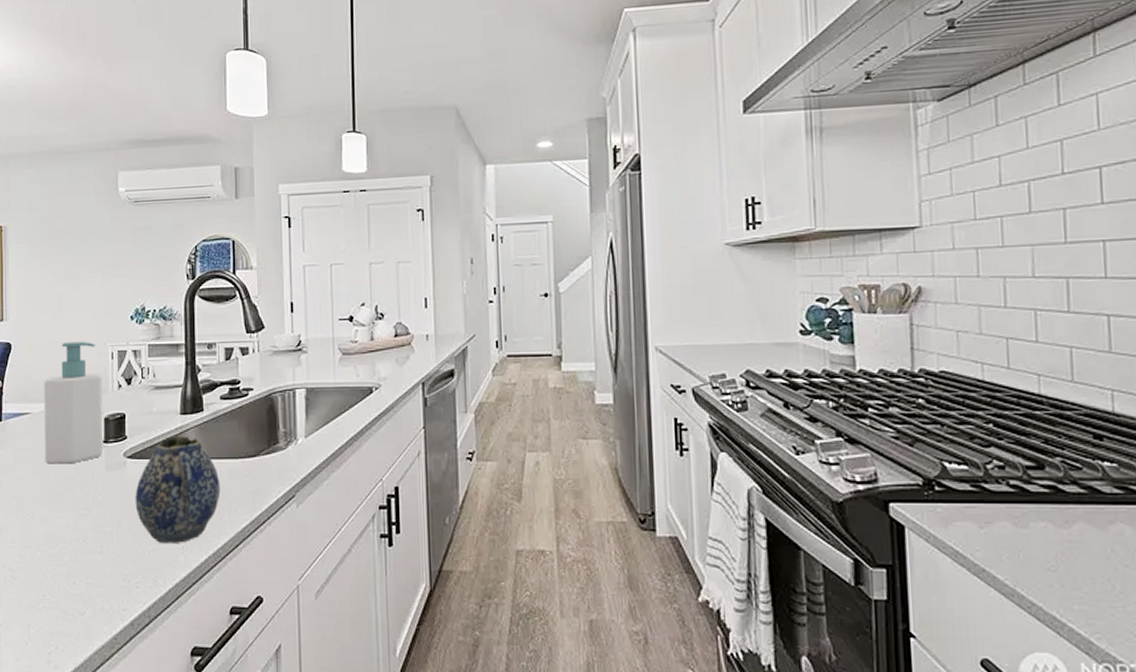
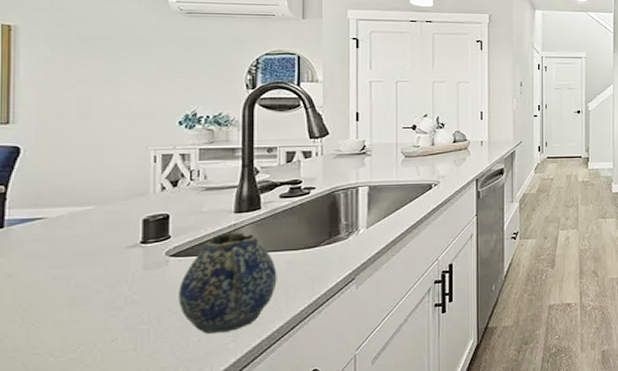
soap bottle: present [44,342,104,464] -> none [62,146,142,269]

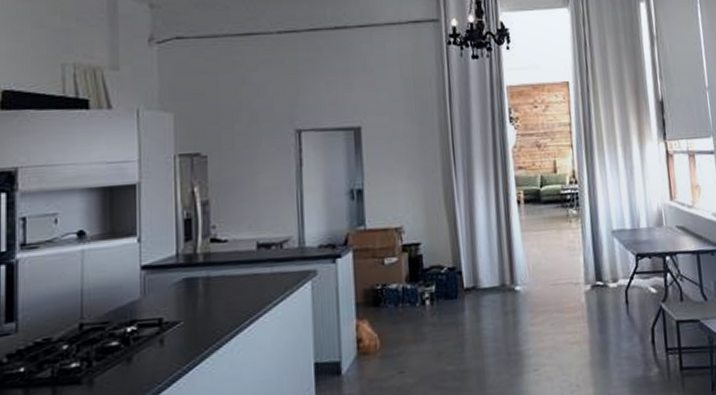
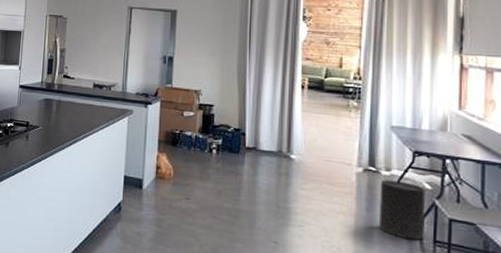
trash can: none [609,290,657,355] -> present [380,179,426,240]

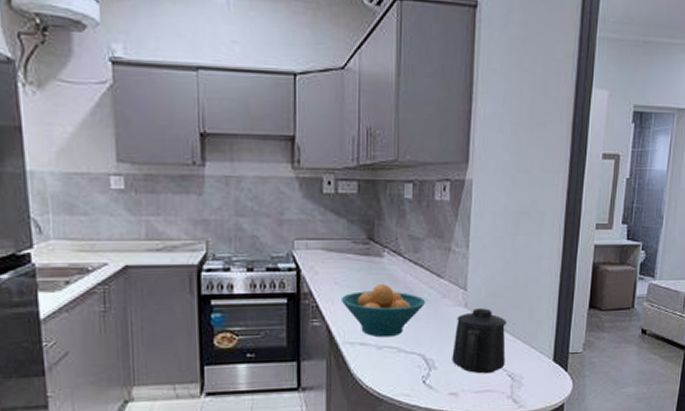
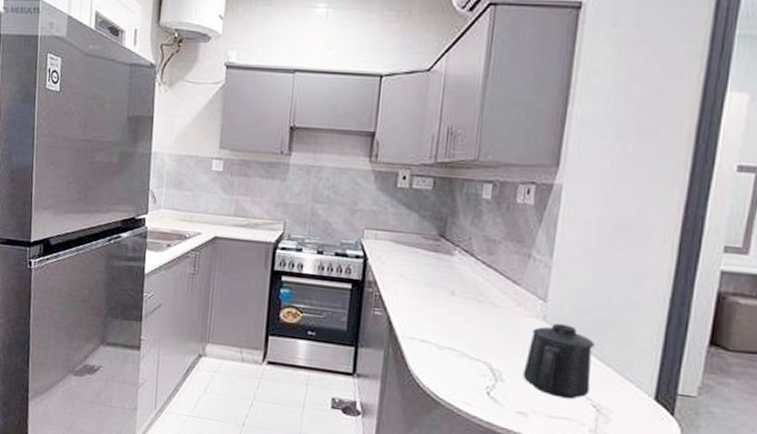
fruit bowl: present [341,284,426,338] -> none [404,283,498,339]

**What is needed**
Recopy the full listing exactly, passing over any picture.

**Response box**
soap bottle: present [44,342,104,464] -> none [62,146,142,269]

trash can: none [609,290,657,355] -> present [380,179,426,240]

fruit bowl: present [341,284,426,338] -> none [404,283,498,339]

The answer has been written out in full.